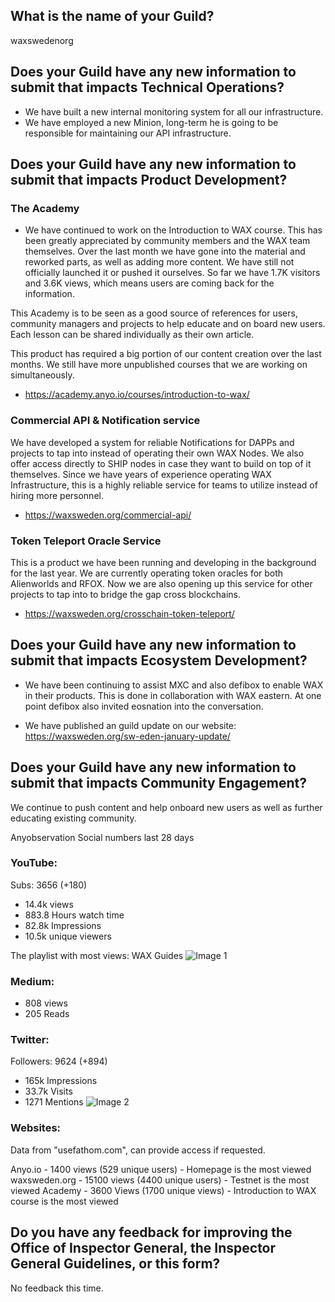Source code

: ## What is the name of your Guild?

waxswedenorg

## Does your Guild have any new information to submit that impacts Technical Operations?

- We have built a new internal monitoring system for all our infrastructure.
- We have employed a new Minion, long-term he is going to be responsible for maintaining our API infrastructure.

## Does your Guild have any new information to submit that impacts Product Development?

### The Academy
- We have continued to work on the Introduction to WAX course. This has been greatly appreciated by community members and the WAX team themselves. Over the last month we have gone into the material and reworked parts, as well as adding more content. We have still not officially launched it or pushed it ourselves.
So far we have 1.7K visitors and 3.6K views, which means users are coming back for the information.

This Academy is to be seen as a good source of references for users, community managers and projects to help educate and on board new users. Each lesson can be shared individually as their own article.

This product has required a big portion of our content creation over the last months.
We still have more unpublished courses that we are working on simultaneously.
- https://academy.anyo.io/courses/introduction-to-wax/


### Commercial API & Notification service
We have developed a system for reliable Notifications for DAPPs and projects to tap into instead of operating their own WAX Nodes. We also offer access directly to SHIP nodes in case they want to build on top of it themselves. Since we have years of experience operating WAX Infrastructure, this is a highly reliable service for teams to utilize instead of hiring more personnel.
- https://waxsweden.org/commercial-api/

### Token Teleport Oracle Service
This is a product we have been running and developing in the background for the last year. We are currently operating token oracles for both Alienworlds and RFOX. Now we are also opening up this service for other projects to tap into to bridge the gap cross blockchains.
- https://waxsweden.org/crosschain-token-teleport/


## Does your Guild have any new information to submit that impacts Ecosystem Development?
- We have been continuing to assist MXC and also defibox to enable WAX in their products. This is done in collaboration with WAX eastern. At one point defibox also invited eosnation into the conversation.

- We have published an guild update on our website: https://waxsweden.org/sw-eden-january-update/

## Does your Guild have any new information to submit that impacts Community Engagement?
We continue to push content and help onboard new users as well as further educating existing community.


Anyobservation Social numbers last 28 days
### YouTube:
Subs: 3656 (+180)
- 14.4k views
- 883.8 Hours watch time
- 82.8k Impressions
- 10.5k unique viewers

The playlist with most views: WAX Guides
![Image 1](https://media.waxsweden.org/2022/01/youtube-studio.png)


### Medium:
- 808 views
- 205 Reads


### Twitter:
Followers: 9624 (+894)
- 165k Impressions
- 33.7k Visits
- 1271 Mentions
![Image 2](https://media.waxsweden.org/2022/01/twatter.png)

### Websites:
Data from "usefathom.com", can provide access if requested.

Anyo.io - 1400 views (529 unique users) - Homepage is the most viewed
waxsweden.org - 15100 views (4400 unique users) - Testnet is the most viewed
Academy - 3600 Views (1700 unique views) - Introduction to WAX course is the most viewed

## Do you have any feedback for improving the Office of Inspector General, the Inspector General Guidelines, or this form?
No feedback this time.
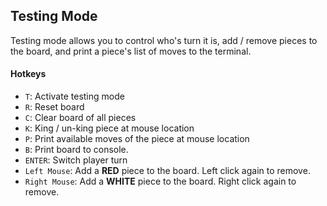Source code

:## Testing Mode
Testing mode allows you to control who's turn it is, add / remove pieces to the board, and print a piece's list of moves to the terminal.
#### Hotkeys
* `T`: Activate testing mode
* `R`: Reset board
* `C`: Clear board of all pieces
* `K`: King / un-king piece at mouse location
* `P`: Print available moves of the piece at mouse location
* `B`: Print board to console.
* `ENTER`: Switch player turn
* `Left Mouse`: Add a **RED** piece to the board. Left click again to remove.
* `Right Mouse`: Add a **WHITE** piece to the board. Right click again to remove.
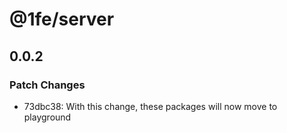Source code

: # @1fe/server

## 0.0.2

### Patch Changes

- 73dbc38: With this change, these packages will now move to playground
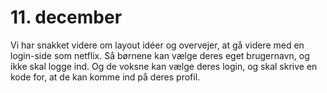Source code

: # 11. december

Vi har snakket videre om layout idéer og overvejer, at gå videre med en login-side som netflix. Så børnene kan vælge deres eget brugernavn, og ikke skal logge ind. Og de voksne kan vælge deres login, og skal skrive en kode for, at de kan komme ind på deres profil.
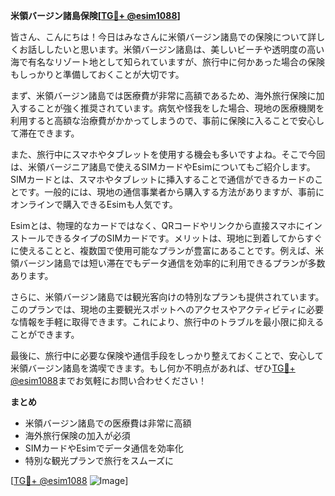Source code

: **米領バージン諸島保険[[TG💪+ @esim1088](https://t.me/s/esim1088)]**

皆さん、こんにちは！今日はみなさんに米領バージン諸島での保険について詳しくお話ししたいと思います。米領バージン諸島は、美しいビーチや透明度の高い海で有名なリゾート地として知られていますが、旅行中に何かあった場合の保険もしっかりと準備しておくことが大切です。

まず、米領バージン諸島では医療費が非常に高額であるため、海外旅行保険に加入することが強く推奨されています。病気や怪我をした場合、現地の医療機関を利用すると高額な治療費がかかってしまうので、事前に保険に入ることで安心して滞在できます。

また、旅行中にスマホやタブレットを使用する機会も多いですよね。そこで今回は、米領バージニア諸島で使えるSIMカードやEsimについてもご紹介します。SIMカードとは、スマホやタブレットに挿入することで通信ができるカードのことです。一般的には、現地の通信事業者から購入する方法がありますが、事前にオンラインで購入できるEsimも人気です。

Esimとは、物理的なカードではなく、QRコードやリンクから直接スマホにインストールできるタイプのSIMカードです。メリットは、現地に到着してからすぐに使えることと、複数国で使用可能なプランが豊富にあることです。例えば、米領バージン諸島では短い滞在でもデータ通信を効率的に利用できるプランが多数あります。

さらに、米領バージン諸島では観光客向けの特別なプランも提供されています。このプランでは、現地の主要観光スポットへのアクセスやアクティビティに必要な情報を手軽に取得できます。これにより、旅行中のトラブルを最小限に抑えることができます。

最後に、旅行中に必要な保険や通信手段をしっかり整えておくことで、安心して米領バージン諸島を満喫できます。もし何か不明点があれば、ぜひ[TG💪+ @esim1088](https://t.me/s/esim1088)までお気軽にお問い合わせください！

**まとめ**
- 米領バージン諸島での医療費は非常に高額
- 海外旅行保険の加入が必須
- SIMカードやEsimでデータ通信を効率化
- 特別な観光プランで旅行をスムーズに

[[TG💪+ @esim1088](https://t.me/s/esim1088) ![Image](https://i.postimg.cc/Y0z9fWf4/image.png)]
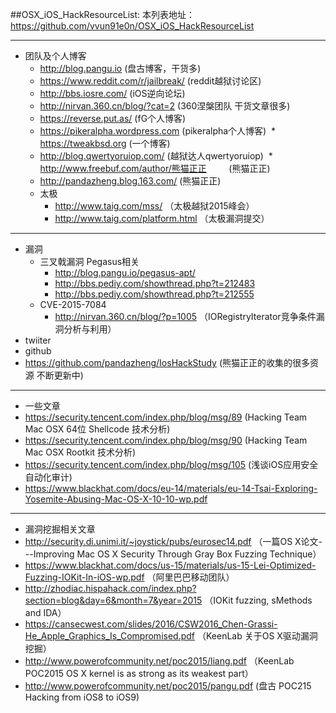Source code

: ##OSX_iOS_HackResourceList:
本列表地址：https://github.com/vvun91e0n/OSX_iOS_HackResourceList  

---
* 团队及个人博客
  * http://blog.pangu.io                           (盘古博客，干货多)
  * https://www.reddit.com/r/jailbreak/            (reddit越狱讨论区)
  * http://bbs.iosre.com/                          (iOS逆向论坛)
  * http://nirvan.360.cn/blog/?cat=2               (360涅槃团队 干货文章很多)
  * https://reverse.put.as/                        (fG个人博客)
  * https://pikeralpha.wordpress.com               (pikeralpha个人博客)
  * https://tweakbsd.org                           (一个博客)
  * http://blog.qwertyoruiop.com/                  (越狱达人qwertyoruiop)
  * http://www.freebuf.com/author/熊猫正正          (熊猫正正)
  * http://pandazheng.blog.163.com/                (熊猫正正)
  * 太极
    * http://www.taig.com/mss/                    （太极越狱2015峰会）
    * http://www.taig.com/platform.html           （太极漏洞提交）

---
* 漏洞
  * 三叉戟漏洞 Pegasus相关
    * http://blog.pangu.io/pegasus-apt/
    * http://bbs.pediy.com/showthread.php?t=212483
    * http://bbs.pediy.com/showthread.php?t=212555
  * CVE-2015-7084
    * http://nirvan.360.cn/blog/?p=1005           （IORegistryIterator竞争条件漏洞分析与利用）
* twiiter
* github
 * https://github.com/pandazheng/IosHackStudy      (熊猫正正的收集的很多资源 不断更新中)

---
* 一些文章
 * https://security.tencent.com/index.php/blog/msg/89  (Hacking Team Mac OSX 64位 Shellcode 技术分析)
 * https://security.tencent.com/index.php/blog/msg/90  (Hacking Team Mac OSX Rootkit 技术分析)
 * https://security.tencent.com/index.php/blog/msg/105 (浅谈iOS应用安全自动化审计)
 * https://www.blackhat.com/docs/eu-14/materials/eu-14-Tsai-Exploring-Yosemite-Abusing-Mac-OS-X-10-10-wp.pdf

---
* 漏洞挖掘相关文章
 * http://security.di.unimi.it/~joystick/pubs/eurosec14.pdf （一篇OS X论文---Improving Mac OS X Security
Through Gray Box Fuzzing Technique）
 * https://www.blackhat.com/docs/us-15/materials/us-15-Lei-Optimized-Fuzzing-IOKit-In-iOS-wp.pdf  （阿里巴巴移动团队）
 * http://zhodiac.hispahack.com/index.php?section=blog&day=6&month=7&year=2015  （IOKit fuzzing, sMethods and IDA）
 * https://cansecwest.com/slides/2016/CSW2016_Chen-Grassi-He_Apple_Graphics_Is_Compromised.pdf  （KeenLab 关于OS X驱动漏洞挖掘）
 * http://www.powerofcommunity.net/poc2015/liang.pdf  （KeenLab POC2015 OS X kernel is as strong as its weakest part）
 * http://www.powerofcommunity.net/poc2015/pangu.pdf   (盘古 POC215 Hacking from iOS8 to iOS9)
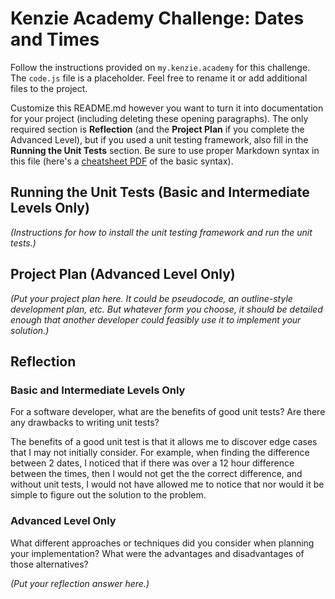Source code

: # Kenzie Academy Challenge: Dates and Times

Follow the instructions provided on `my.kenzie.academy` for this challenge. The `code.js` file is a placeholder. Feel free to rename it or add additional files to the project.

Customize this README.md however you want to turn it into documentation for your project (including deleting these opening paragraphs). The only required section is **Reflection** (and the **Project Plan** if you complete the Advanced Level), but if you used a unit testing framework, also fill in the **Running the Unit Tests** section. Be sure to use proper Markdown syntax in this file (here's a [cheatsheet PDF](https://guides.github.com/pdfs/markdown-cheatsheet-online.pdf) of the basic syntax).

## Running the Unit Tests (Basic and Intermediate Levels Only)

_(Instructions for how to install the unit testing framework and run the unit tests.)_

## Project Plan (Advanced Level Only)

_(Put your project plan here. It could be pseudocode, an outline-style development plan, etc. But whatever form you choose, it should be detailed enough that another developer could feasibly use it to implement your solution.)_

## Reflection

### Basic and Intermediate Levels Only

For a software developer, what are the benefits of good unit tests? Are there any drawbacks to writing unit tests?

The benefits of a good unit test is that it allows me to discover edge cases that I may not initially consider. For example, when finding the difference between 2 dates, I noticed that if there was over a 12 hour difference between the times, then I would not get the the correct difference, and without unit tests, I would not have allowed me to notice that nor would it be simple to figure out the solution to the problem.

### Advanced Level Only

What different approaches or techniques did you consider when planning your implementation? What were the advantages and disadvantages of those alternatives?

_(Put your reflection answer here.)_

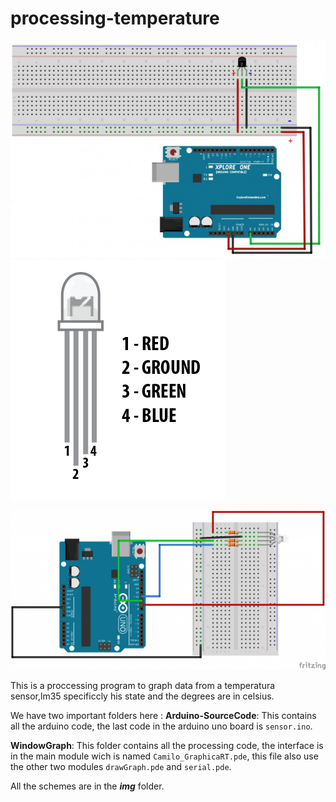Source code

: # processing-temperature

![Basic Installation](img/scheme.jpg)
![Basic Installation](img/RGBPinOut.png)

![Basic Installation](img/arduinorgb.png)

This is a proccessing program to graph data from a temperatura sensor,lm35 specificcly his state and the degrees are in celsius.

We have two important folders here : 
**Arduino-SourceCode**: This contains all the arduino code, the last code in the arduino uno board is  `sensor.ino`.

**WindowGraph**: This folder contains all the processing code, the interface is in the main module wich is named `Camilo_GraphicaRT.pde`, this file also use the other two modules `drawGraph.pde` and `serial.pde`.

All the schemes are in the **_img_** folder.




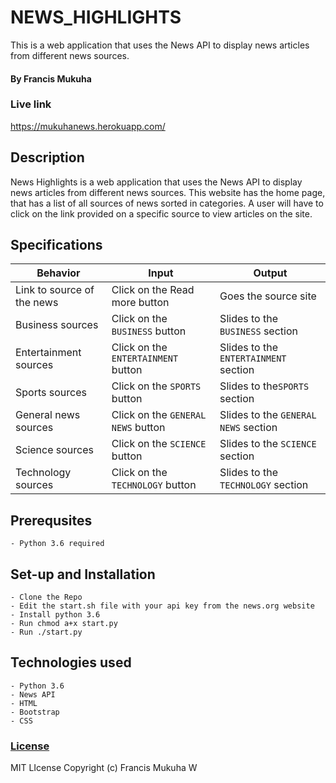 # NEWS_HIGHLIGHTS
This is a web application that uses the News API to display news articles from different news sources.  

#### By Francis Mukuha

### Live link
https://mukuhanews.herokuapp.com/

## Description
News Highlights is a web application that uses the News API to display news articles from different news sources.
This website has the home page, that has a list of all sources of news sorted in categories.
A user will have to click on the link provided on a specific source to view articles on the site.

## Specifications
| Behavior            | Input                         | Output                        | 
| ------------------- | ----------------------------- | ----------------------------- |
| Link to source of the news | Click on the Read more button | Goes the source site |
| Business sources | Click on the `BUSINESS` button | Slides to the `BUSINESS` section |
| Entertainment sources | Click on the `ENTERTAINMENT` button | Slides to the `ENTERTAINMENT` section |
| Sports sources | Click on the `SPORTS` button | Slides to the`SPORTS` section |
| General news sources | Click on the `GENERAL NEWS` button | Slides to the `GENERAL NEWS` section |
| Science sources | Click on the `SCIENCE` button | Slides to the `SCIENCE` section |
| Technology sources | Click on the `TECHNOLOGY` button | Slides to the `TECHNOLOGY` section |

## Prerequsites
    - Python 3.6 required

## Set-up and Installation
    - Clone the Repo
    - Edit the start.sh file with your api key from the news.org website
    - Install python 3.6
    - Run chmod a+x start.py
    - Run ./start.py
    

## Technologies used
    - Python 3.6
    - News API 
    - HTML
    - Bootstrap
    - CSS

### [License](LICENSE)
MIT LIcense
Copyright (c) Francis Mukuha W
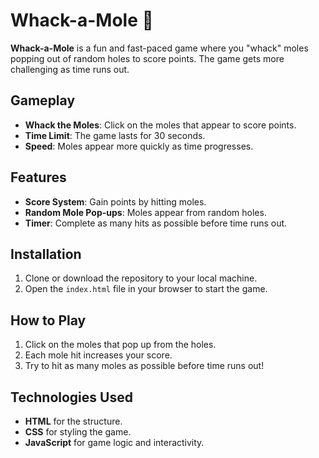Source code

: # Whack-a-Mole 🦔

**Whack-a-Mole** is a fun and fast-paced game where you "whack" moles popping out of random holes to score points. The game gets more challenging as time runs out.

## Gameplay

- **Whack the Moles**: Click on the moles that appear to score points.
- **Time Limit**: The game lasts for 30 seconds.
- **Speed**: Moles appear more quickly as time progresses.

## Features

- **Score System**: Gain points by hitting moles.
- **Random Mole Pop-ups**: Moles appear from random holes.
- **Timer**: Complete as many hits as possible before time runs out.

## Installation

1. Clone or download the repository to your local machine.
2. Open the `index.html` file in your browser to start the game.

## How to Play

1. Click on the moles that pop up from the holes.
2. Each mole hit increases your score.
3. Try to hit as many moles as possible before time runs out!

## Technologies Used

- **HTML** for the structure.
- **CSS** for styling the game.
- **JavaScript** for game logic and interactivity.

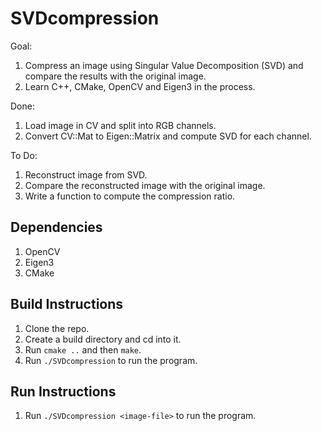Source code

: # SVDcompression

Goal: 
1. Compress an image using Singular Value Decomposition (SVD) and compare the results with the original image.
2. Learn C++, CMake, OpenCV and Eigen3 in the process.


Done:
1. Load image in CV and split into RGB channels.
2. Convert CV::Mat to Eigen::Matrix and compute SVD for each channel.

To Do:
1. Reconstruct image from SVD.
2. Compare the reconstructed image with the original image.
3. Write a function to compute the compression ratio.

## Dependencies
1. OpenCV
2. Eigen3
3. CMake

## Build Instructions
1. Clone the repo.
2. Create a build directory and cd into it.
3. Run `cmake ..` and then `make`.
4. Run `./SVDcompression` to run the program.

## Run Instructions
1. Run `./SVDcompression <image-file>` to run the program.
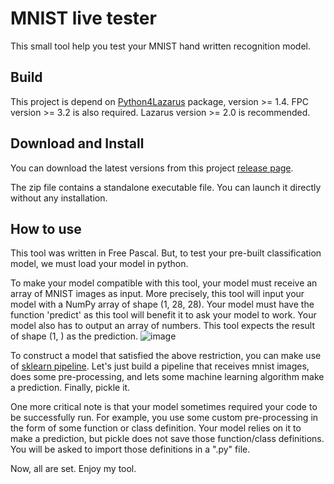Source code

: # MNIST live tester

This small tool help you test your MNIST hand written recognition model.

## Build

This project is depend on [Python4Lazarus](https://github.com/Alexey-T/Python-for-Lazarus) package, version >= 1.4. 
FPC version >= 3.2 is also required. Lazarus version >= 2.0 is recommended.

## Download and Install

You can download the latest versions from this project [release page](https://github.com/ThaiDat/MNIST-live-tester/releases).

The zip file contains a standalone executable file. You can launch it directly without any installation.

## How to use

This tool was written in Free Pascal. But, to test your pre-built classification model, we must load your model in python.

To make your model compatible with this tool, your model must receive an array of MNIST images as input. More precisely, this tool will input your model with a NumPy array of shape (1, 28, 28). Your model must have the function 'predict' as this tool will benefit it to ask your model to work. Your model also has to output an array of numbers. This tool expects the result of shape (1, ) as the prediction.
![image](https://user-images.githubusercontent.com/18527312/122914158-8e365000-d384-11eb-9b4d-4ce4510dbfe9.png)

To construct a model that satisfied the above restriction, you can make use of [sklearn pipeline](https://scikit-learn.org/stable/modules/generated/sklearn.pipeline.Pipeline.html). Let's just build a pipeline that receives mnist images, does some pre-processing, and lets some machine learning algorithm make a prediction. Finally, pickle it.

One more critical note is that your model sometimes required your code to be successfully run. For example, you use some custom pre-processing in the form of some function or class definition. Your model relies on it to make a prediction, but pickle does not save those function/class definitions. You will be asked to import those definitions in a ".py" file.

Now, all are set. Enjoy my tool.

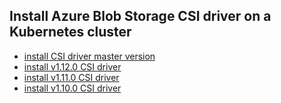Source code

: ## Install Azure Blob Storage CSI driver on a Kubernetes cluster

 - [install CSI driver master version](./install-csi-driver-master.md)
 - [install v1.12.0 CSI driver](./install-csi-driver-v1.12.0.md)
 - [install v1.11.0 CSI driver](./install-csi-driver-v1.11.0.md)
 - [install v1.10.0 CSI driver](./install-csi-driver-v1.10.0.md)
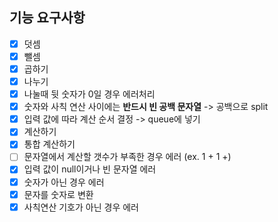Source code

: ## 기능 요구사항
+ [x] 덧셈
+ [x] 뺄셈
+ [x] 곱하기
+ [x] 나누기
+ [x] 나눌때 뒷 숫자가 0일 경우 에러처리
+ [x] 숫자와 사칙 연산 사이에는 **반드시 빈 공백 문자열** -> 공백으로 split
+ [x] 입력 값에 따라 계산 순서 결정 -> queue에 넣기
+ [x] 계산하기
+ [x] 통합 계산하기
+ [ ] 문자열에서 계산할 갯수가 부족한 경우 에러 (ex. 1 + 1 +)
+ [x] 입력 값이 null이거나 빈 문자열 에러
+ [x] 숫자가 아닌 경우 에러
+ [x] 문자를 숫자로 변환
+ [x] 사칙연산 기호가 아닌 경우 에러
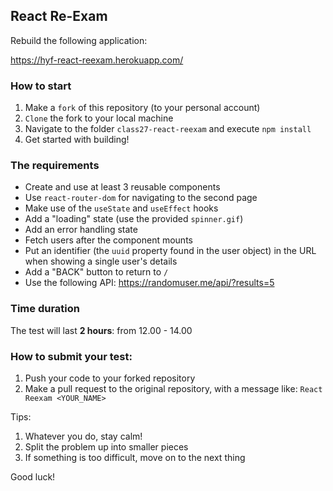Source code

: ## React Re-Exam

Rebuild the following application:

https://hyf-react-reexam.herokuapp.com/

### How to start

1. Make a `fork` of this repository (to your personal account)
2. `Clone` the fork to your local machine
3. Navigate to the folder `class27-react-reexam` and execute `npm install`
4. Get started with building!

### The requirements

-   Create and use at least 3 reusable components
-   Use `react-router-dom` for navigating to the second page
-   Make use of the `useState` and `useEffect` hooks
-   Add a "loading" state (use the provided `spinner.gif`)
-   Add an error handling state
-   Fetch users after the component mounts
-   Put an identifier (the `uuid` property found in the user object) in the URL when showing a single user's details
-   Add a "BACK" button to return to `/`
-   Use the following API: https://randomuser.me/api/?results=5

### Time duration

The test will last **2 hours**: from 12.00 - 14.00

### How to submit your test:

1. Push your code to your forked repository
2. Make a pull request to the original repository, with a message like: `React Reexam <YOUR_NAME>`

Tips:

1. Whatever you do, stay calm!
2. Split the problem up into smaller pieces
3. If something is too difficult, move on to the next thing

Good luck!

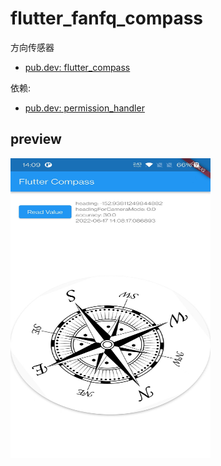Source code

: # flutter_fanfq_compass

方向传感器

- [pub.dev: flutter_compass](https://pub.dev/packages/flutter_compass)

依赖:

- [pub.dev: permission_handler](https://pub.dev/packages/permission_handler/changelog)

## preview

<img src="assets/pre.jpg" width="320" height="480" alt="图片描述文字"/>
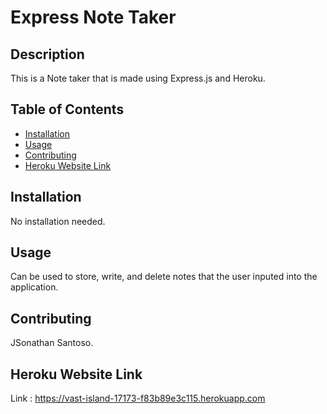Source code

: # Express Note Taker

## Description
This is a Note taker that is made using Express.js and Heroku.

## Table of Contents
- [Installation](#installation)
- [Usage](#usage)
- [Contributing](#contributing)
- [Heroku Website Link](#Heroku-Website-Link)

## Installation
No installation needed.

## Usage
Can be used to store, write, and delete notes that the user inputed into the application.

## Contributing
JSonathan Santoso.

## Heroku Website Link
Link : https://vast-island-17173-f83b89e3c115.herokuapp.com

* * * * * * * * *

Render the lines of the listing from the line with "### Token Teleport Oracle Service" to the line with "We continue to", both included, as a Markdown table with the columns Row and Line. Number the rows in order and omit blank lines.

Answer to this problem ▸
| Row | Line |
|---|---|
| 1 | ### Token Teleport Oracle Service |
| 2 | This is a product we have been running and developing in the background for the last year. We are currently operating token oracles for both Alienworlds and RFOX. Now we are also opening up this service for other projects to tap into to bridge the gap cross blockchains. |
| 3 | - https://waxsweden.org/crosschain-token-teleport/ |
| 4 | ## Does your Guild have any new information to submit that impacts Ecosystem Development? |
| 5 | - We have been continuing to assist MXC and also defibox to enable WAX in their products. This is done in collaboration with WAX eastern. At one point defibox also invited eosnation into the conversation. |
| 6 | - We have published an guild update on our website: https://waxsweden.org/sw-eden-january-update/ |
| 7 | ## Does your Guild have any new information to submit that impacts Community Engagement? |
| 8 | We continue to push content and help onboard new users as well as further educating existing community. |